### [Document text]

:::::

Bari Norman. (Most recent link.) Another “former adcom.” Left Barnard 16 years ago, if you count the precollege. Otherwise ended her AO role in 2000. Gets to write something for Atlantic, collects a check. Yeah-huh.

I interview for Stanford. Note that my earlier post did not say Stanford interviews were especially influential. Instead I listed 3 other schools. My earlier posts actually implied the opposite – interviews were less influential at Stanford than most other highly selective private colleges. This partially relates to their unique history, including not starting interviewing applicants until a few years ago.

Skimming through the linked article, it doesn’t appear to state anything I wasn’t already familiar with, nor does it mention your claim about, “For those colleges that require or recommend alumni interviews, it isn’t hard to discern their motivations. It’s primarily a tool to keep alumni engaged.” Instead it highlights MIT as a school where interviews have weight, just as I did stating,

“Certainly there are schools that give weight to the interviews and make them available for virtually every applicant, and that accessibility is crucial if the practice is to have any sort of impact on an application. Take the Massachusetts Institute of Technology, for example.,”

This is similar to my repeated position, which is requoted, “I expect that interviews have different degrees of influence at different colleges, and it’s not accurate to make a sweeping statement. At at least some highly selective colleges, interviews have a noteworthy influence on decisions, like other sections of the application.”

:::::

### [Exercise]
Extract the full text on college admissions interviews word for word.

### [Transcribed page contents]
:::::

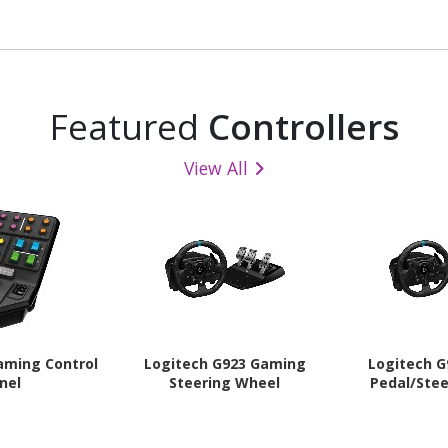
Button(s) - 2
- USB 2.0 Type A - Optical
Surface - 6 
e Button(s) -
Programmabl
phite
Bl
Featured
Controllers
View All
aming Control
Logitech G923 Gaming
Logitech 
nel
Steering Wheel
Pedal/Ste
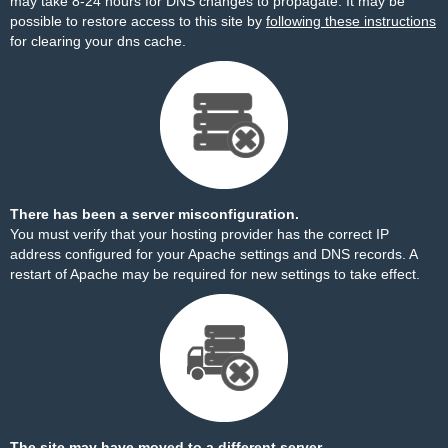
may take 8-24 hours for DNS changes to propagate. It may be
possible to restore access to this site by
following these instructions
for clearing your dns cache.
There has been a server misconfiguration.
You must verify that your hosting provider has the correct IP
address configured for your Apache settings and DNS records. A
restart of Apache may be required for new settings to take effect.
The site may have moved to a different server.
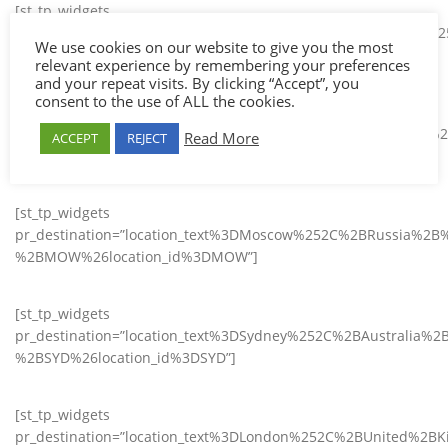
[st_tp_widgets
pr_destination=”location_text%3DHo%2BChi%2BMinh%2BCity
We use cookies on our website to give you the most
%2BSGN%26location_id%3DSGN”]
relevant experience by remembering your preferences
and your repeat visits. By clicking “Accept”, you
consent to the use of ALL the cookies.
[st_tp_widgets
pr_destination=”location_text%3DBangkok%252C%2BThailand%
Read More
ACCEPT
REJECT
%2BBKK%26location_id%3DBKK”]
[st_tp_widgets
pr_destination=”location_text%3DMoscow%252C%2BRussia%2B
%2BMOW%26location_id%3DMOW”]
[st_tp_widgets
pr_destination=”location_text%3DSydney%252C%2BAustralia%2
%2BSYD%26location_id%3DSYD”]
[st_tp_widgets
pr_destination=”location_text%3DLondon%252C%2BUnited%2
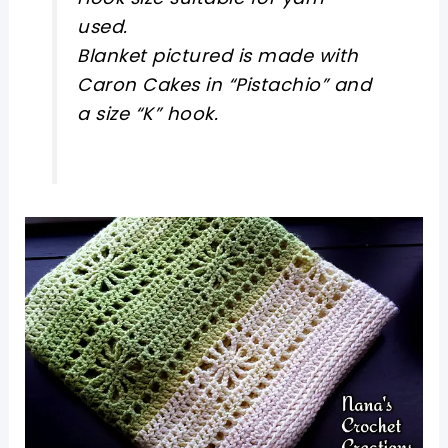
used.
Blanket pictured is made with
Caron Cakes in “Pistachio” and
a size “K” hook.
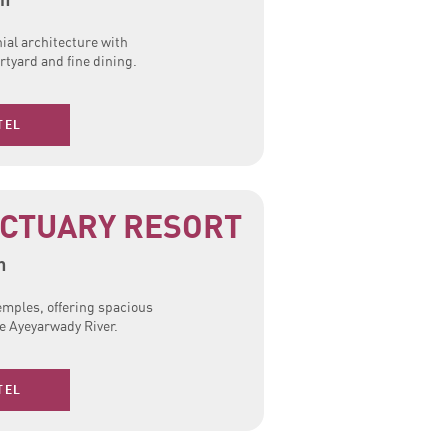
ial architecture with
tyard and fine dining.
TEL
NCTUARY RESORT
n
temples, offering spacious
he Ayeyarwady River.
TEL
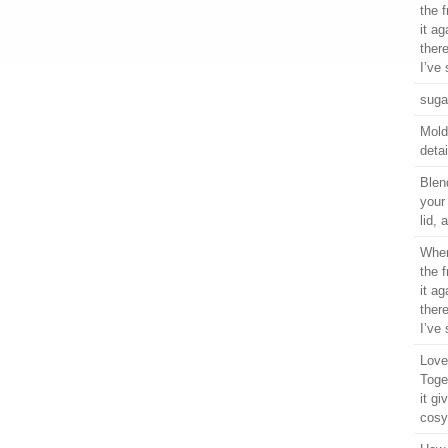
the 
it ag
ther
I’ve 
suga
Moldi
detai
Blen
your
lid,
When
the 
it ag
ther
I’ve 
Love 
Toge
it gi
cosy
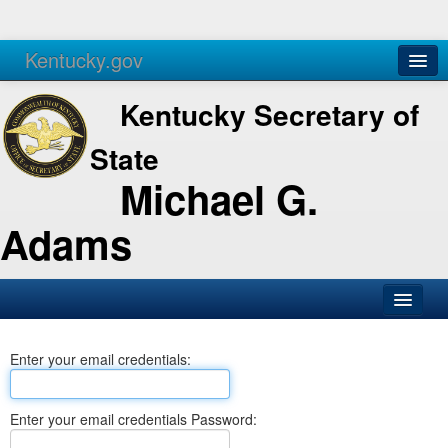
Kentucky.gov
Agencies
Services
Kentucky Secretary of
State
Michael G.
Adams
SOS Office
Enter your email credentials:
Business
Elections
Enter your email credentials Password:
Administration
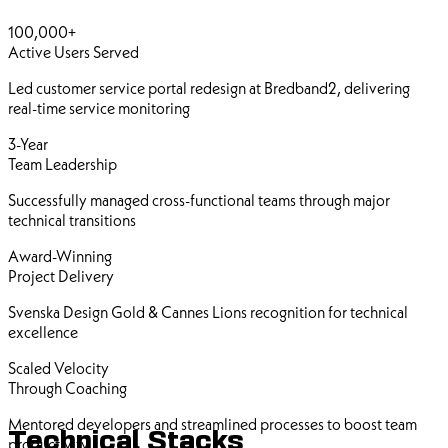
100,000+
Active Users Served
Led customer service portal redesign at Bredband2, delivering
real-time service monitoring
3-Year
Team Leadership
Successfully managed cross-functional teams through major
technical transitions
Award-Winning
Project Delivery
Svenska Design Gold & Cannes Lions recognition for technical
excellence
Scaled Velocity
Through Coaching
Mentored developers and streamlined processes to boost team
Technical Stacks
productivity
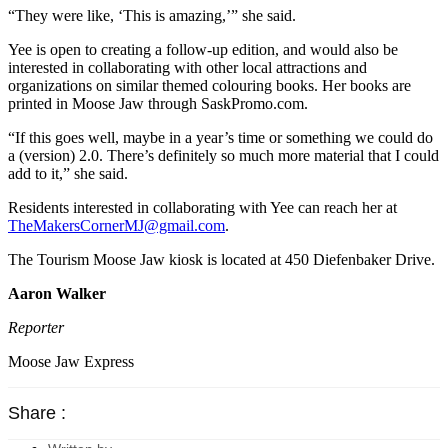
“They were like, ‘This is amazing,’” she said.
Yee is open to creating a follow-up edition, and would also be
interested in collaborating with other local attractions and
organizations on similar themed colouring books. Her books are
printed in Moose Jaw through SaskPromo.com.
“If this goes well, maybe in a year’s time or something we could do
a (version) 2.0. There’s definitely so much more material that I could
add to it,” she said.
Residents interested in collaborating with Yee can reach her at
TheMakersCornerMJ@gmail.com
.
The Tourism Moose Jaw kiosk is located at 450 Diefenbaker Drive.
Aaron Walker
Reporter
Moose Jaw Express
Share :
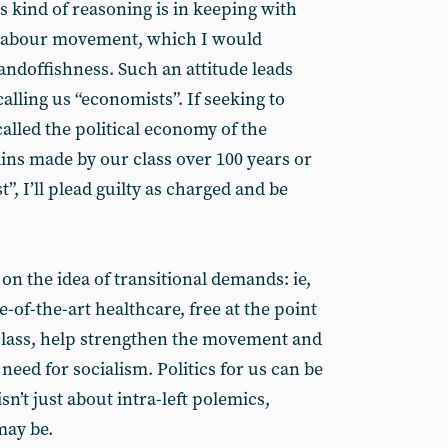
s kind of reasoning is in keeping with
e labour movement, which I would
tandoffishness. Such an attitude leads
calling us “economists”. If seeking to
alled the political economy of the
ains made by our class over 100 years or
”, I’ll plead guilty as charged and be
on the idea of transitional demands: ie,
-of-the-art healthcare, free at the point
class, help strengthen the movement and
eed for socialism. Politics for us can be
isn’t just about intra-left polemics,
may be.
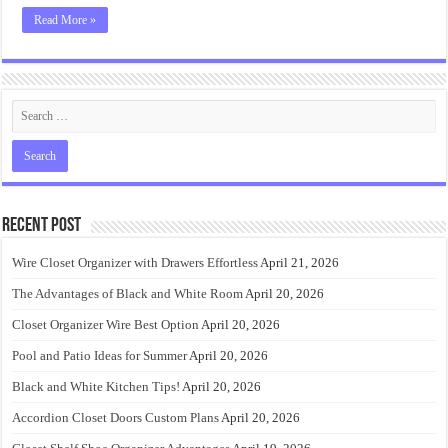
Read More »
Recent Post
Wire Closet Organizer with Drawers Effortless
April 21, 2026
The Advantages of Black and White Room
April 20, 2026
Closet Organizer Wire Best Option
April 20, 2026
Pool and Patio Ideas for Summer
April 20, 2026
Black and White Kitchen Tips!
April 20, 2026
Accordion Closet Doors Custom Plans
April 20, 2026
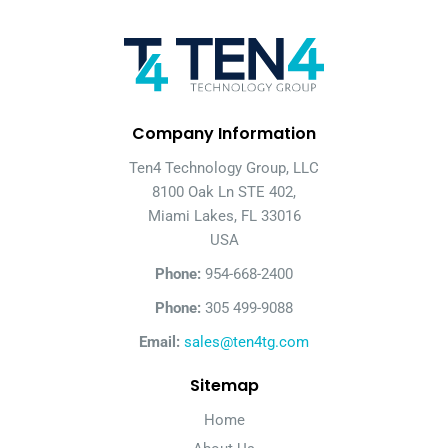
Company Information
Ten4 Technology Group, LLC
8100 Oak Ln STE 402,
Miami Lakes, FL 33016
USA
Phone:
954-668-2400
Phone:
305 499-9088
Email:
sales@ten4tg.com
Sitemap
Home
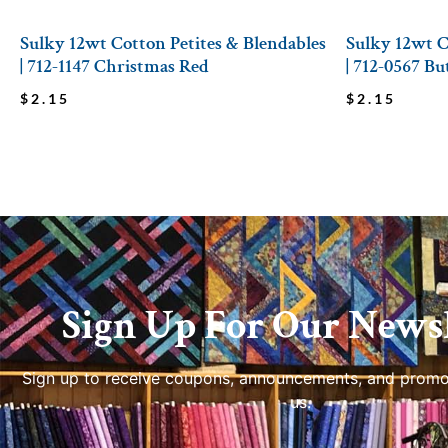
Sulky 12wt Cotton Petites & Blendables
Sulky 12wt C
| 712-1147 Christmas Red
| 712-0567 Bu
$
2.15
$
2.15
Sign Up For Our Newsl
Sign up to receive coupons, announcements, and promo
us.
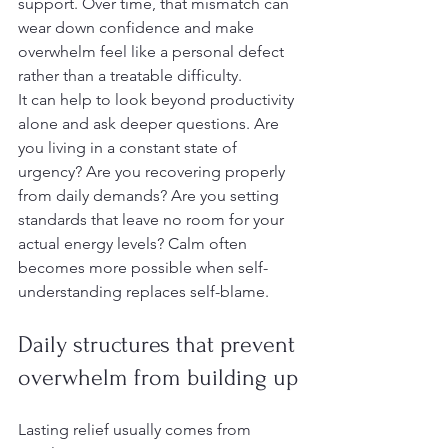
support. Over time, that mismatch can 
wear down confidence and make 
overwhelm feel like a personal defect 
rather than a treatable difficulty.
It can help to look beyond productivity 
alone and ask deeper questions. Are 
you living in a constant state of 
urgency? Are you recovering properly 
from daily demands? Are you setting 
standards that leave no room for your 
actual energy levels? Calm often 
becomes more possible when self-
understanding replaces self-blame.
Daily structures that prevent 
overwhelm from building up
Lasting relief usually comes from 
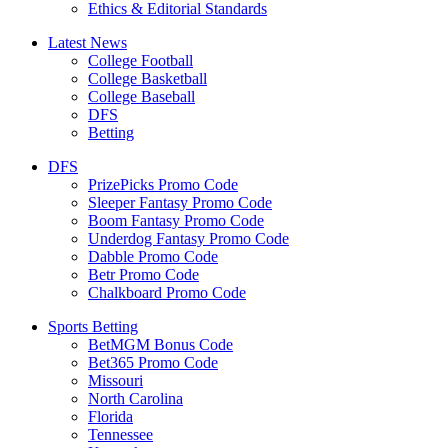
Ethics & Editorial Standards
Latest News
College Football
College Basketball
College Baseball
DFS
Betting
DFS
PrizePicks Promo Code
Sleeper Fantasy Promo Code
Boom Fantasy Promo Code
Underdog Fantasy Promo Code
Dabble Promo Code
Betr Promo Code
Chalkboard Promo Code
Sports Betting
BetMGM Bonus Code
Bet365 Promo Code
Missouri
North Carolina
Florida
Tennessee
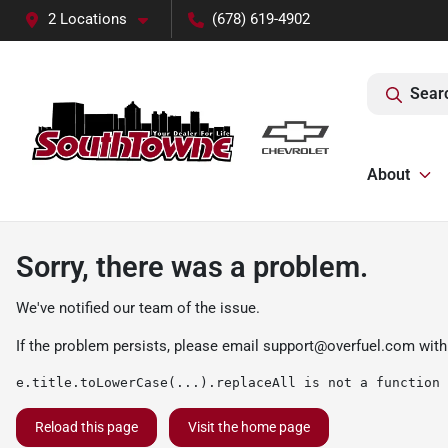
2 Locations
(678) 619-4902
Sear
About
Sorry, there was a problem.
We've notified our team of the issue.
If the problem persists, please email
support@overfuel.com
with
e.title.toLowerCase(...).replaceAll is not a function
Reload this page
Visit the home page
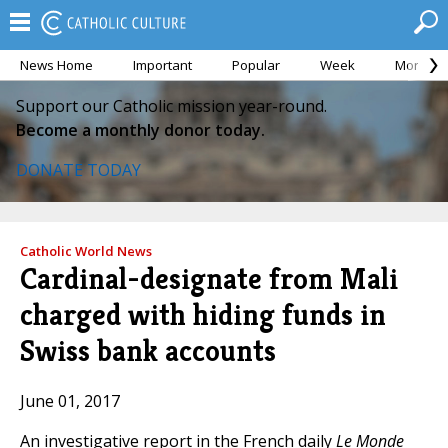
News Home
Important
Popular
Week
Month
Support our Catholic mission year-round.
Become a monthly donor today.
DONATE TODAY
Catholic World News
Cardinal-designate from Mali
charged with hiding funds in
Swiss bank accounts
June 01, 2017
An investigative report in the French daily
Le Monde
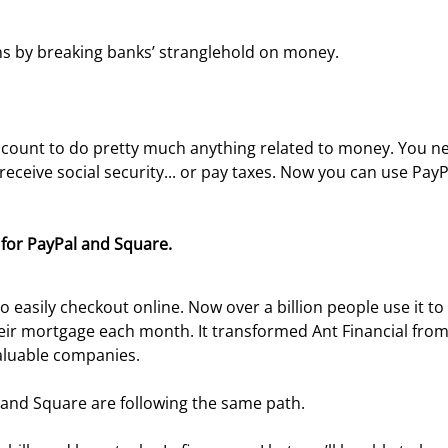
s by breaking banks’ stranglehold on money.

account to do pretty much anything related to money. You n
eceive social security... or pay taxes. Now you can use PayPa
for PayPal and Square. 
 easily checkout online. Now over a billion people use it to
eir mortgage each month. It transformed Ant Financial from
aluable companies.
 and Square are following the same path.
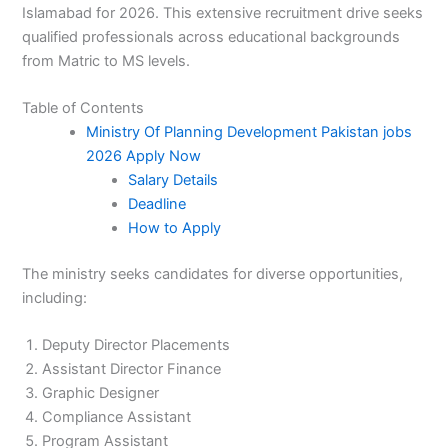
Islamabad for 2026. This extensive recruitment drive seeks
qualified professionals across educational backgrounds
from Matric to MS levels.
Table of Contents
Ministry Of Planning Development Pakistan jobs
2026 Apply Now
Salary Details
Deadline
How to Apply
The ministry seeks candidates for diverse opportunities,
including:
Deputy Director Placements
Assistant Director Finance
Graphic Designer
Compliance Assistant
Program Assistant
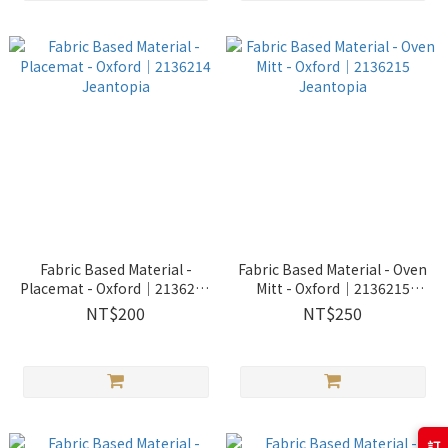
Fabric Based Material -
Fabric Based Material - Oven
Placemat - Oxford│2136214
Mitt - Oxford│2136215
Jeantopia
Jeantopia
NT$200
NT$250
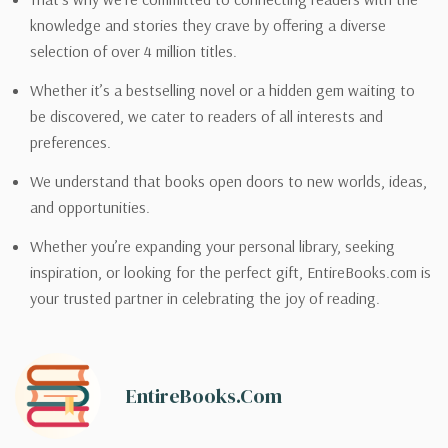
knowledge and stories they crave by offering a diverse
selection of over 4 million titles.
Whether it’s a bestselling novel or a hidden gem waiting to
be discovered, we cater to readers of all interests and
preferences.
We understand that books open doors to new worlds, ideas,
and opportunities.
Whether you’re expanding your personal library, seeking
inspiration, or looking for the perfect gift, EntireBooks.com is
your trusted partner in celebrating the joy of reading.
EntireBooks.com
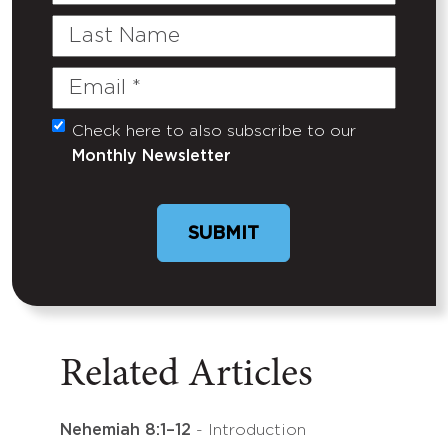
Last
Name
Email
(Required)
Check here to also subscribe to our
Untitled
Monthly Newsletter
Related Articles
Nehemiah 8:1–12
- Introduction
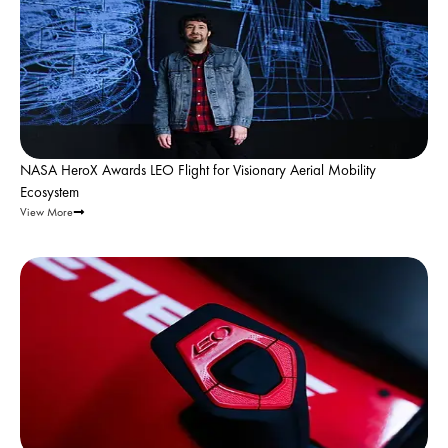
NASA HeroX Awards LEO Flight for Visionary Aerial Mobility
Ecosystem
View More
Leo Flight |
Feb 1, 2026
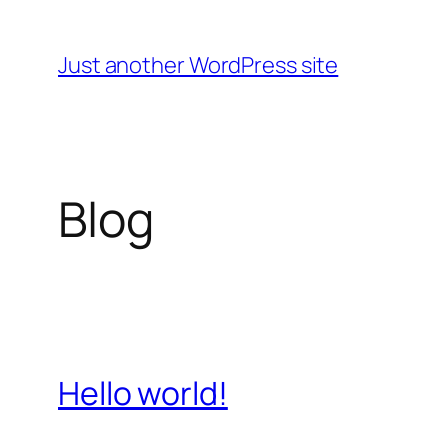
Skip
to
Just another WordPress site
content
Blog
Hello world!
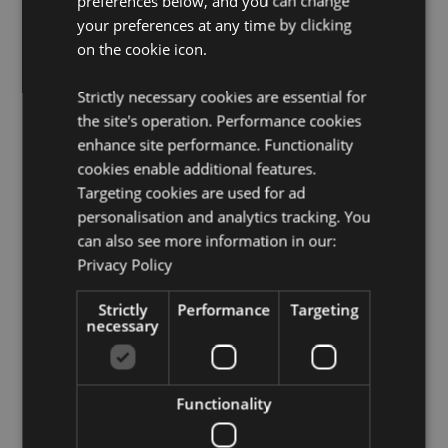
preferences below, and you can change
France (Mainland), French Guiana, Georgia, Germany,
your preferences at any time by clicking
Gibraltar, Greece, Guadeloupe, Guernsey (Channel
Islands), Holy See (Vatican City State), Hungary,
on the cookie icon.
Iceland, Ireland, Isle of Man (United Kingdom), Italy
(Mainland), Jersey (Channel Islands), Kosovo, Latvia,
Strictly necessary cookies are essential for
Liechtenstein, Lithuania, Luxembourg, North
the site's operation. Performance cookies
Macedonia, Madeira (Portugal), Malta, Martinique,
enhance site performance. Functionality
Mayotte, Moldova, Montenegro, Netherlands, Norway,
Poland, Portugal (Mainland), Reunion, Romania,
cookies enable additional features.
Russia, Saint Martin (French Part), Serbia, Sicily (Italy),
Targeting cookies are used for ad
Slovakia, Slovenia, Spain (Mainland), Sweden,
personalisation and analytics tracking. You
Switzerland, Turkey, Ukraine, United Kingdom
can also see more information in our:
(Mainland), United Kingdom (Northern Ireland,
Privacy Policy
Highlands & Islands)
Strictly
Performance
Targeting
Product Resources:
necessary
Want to find out more about purchasing from
Puckator?
Then read our
customer information guide.
Need more information on lip balm?
Visit our resource
Functionality
centre and browse our
lip balm product buying guide
full of useful tips and information on purchasing and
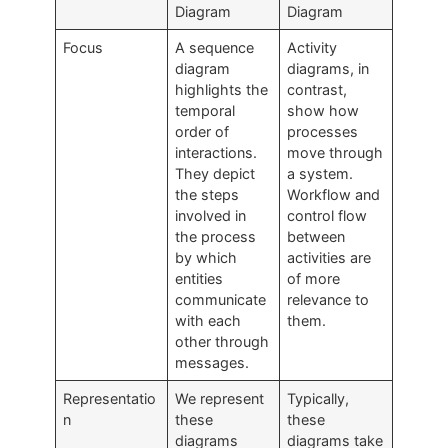
Diagram
Diagram
Focus
A sequence
Activity
diagram
diagrams, in
highlights the
contrast,
temporal
show how
order of
processes
interactions.
move through
They depict
a system.
the steps
Workflow and
involved in
control flow
the process
between
by which
activities are
entities
of more
communicate
relevance to
with each
them.
other through
messages.
Representatio
We represent
Typically,
n
these
these
diagrams
diagrams take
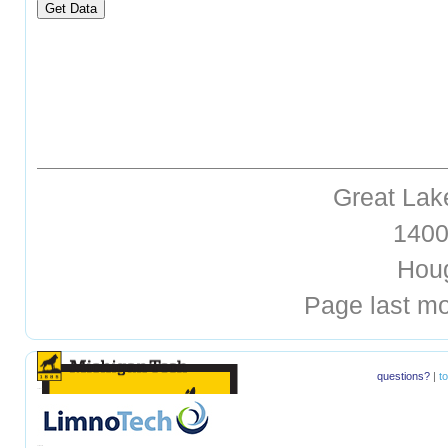
Great Lak
1400 
Hough
Page last mo
questions?
|
t
hellohello
hellohello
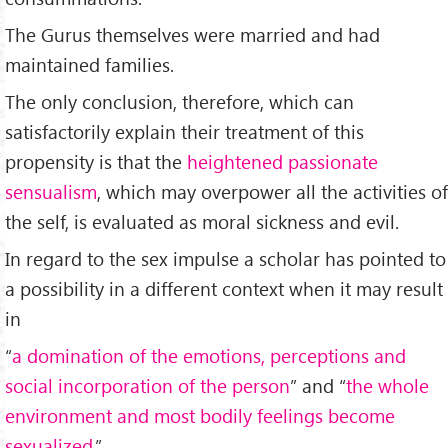
The Gurus themselves were married and had
maintained families.
The only conclusion, therefore, which can
satisfactorily explain their treatment of this
propensity is that the
heightened passionate
sensualism
, which may overpower all the activities of
the self, is evaluated as moral sickness and evil.
In regard to the sex impulse a scholar has pointed to
a possibility in a different context when it may result
in
“
a domination of the emotions, perceptions and
social incorporation of the person
” and “
the whole
environment and most bodily feelings become
sexualized.
”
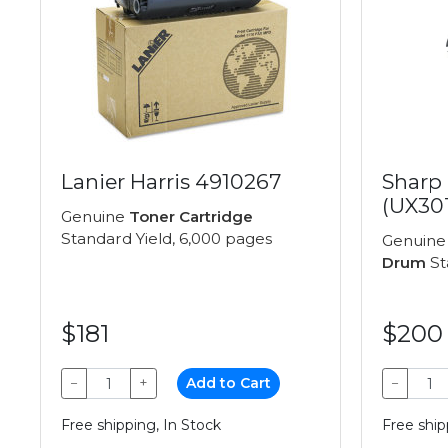
Lanier Harris 4910267
Sharp
(UX30
Genuine
Toner Cartridge
Standard Yield, 6,000 pages
Genuin
Drum
St
$181
$200
−
+
Add to Cart
−
Free shipping, In Stock
Free ship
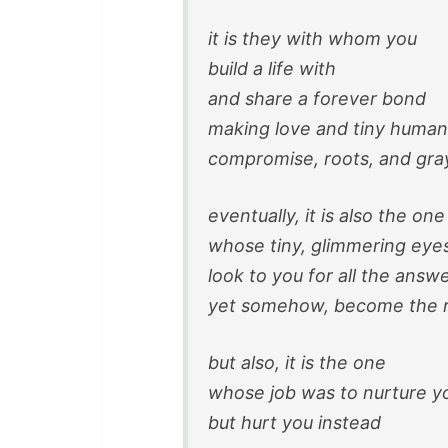
it is they with whom you
build a life with
and share a forever bond
making love and tiny human
compromise, roots, and gray
eventually, it is also the one
whose tiny, glimmering eye
look to you for all the answ
yet somehow, become the r
but also, it is the one
whose job was to nurture y
but hurt you instead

:::::

### [Solution to the problem]
Bari Norman. (Most recent link.) Another “former adcom.” Left Barnard 16 years ago, if you count the precollege. Otherwise ended her AO role in 2000. Gets to write something for Atlantic, collects a check. Yeah-huh.

I interview for Stanford. Note that my earlier post did not say Stanford interviews were especially influential. Instead I listed 3 other schools. My earlier posts actually implied the opposite – interviews were less influential at Stanford than most other highly selective private colleges. This partially relates to their unique history, including not starting interviewing applicants until a few years ago.

Skimming through the linked article, it doesn’t appear to state anything I wasn’t already familiar with, nor does it mention your claim about, “For those colleges that require or recommend alumni interviews, it isn’t hard to discern their motivations. It’s primarily a tool to keep alumni engaged.” Instead it highlights MIT as a school where interviews have weight, just as I did stating,

“Certainly there are schools that give weight to the interviews and make them available for virtually every applicant, and that accessibility is crucial if the practice is to have any sort of impact on an application. Take the Massachusetts Institute of Technology, for example.,”

This is similar to my repeated position, which is requoted, “I expect that interviews have different degrees of influence at different colleges, and it’s not accurate to make a sweeping statement. At at least some highly selective colleges, interviews have a noteworthy influence on decisions, like other sections of the application.”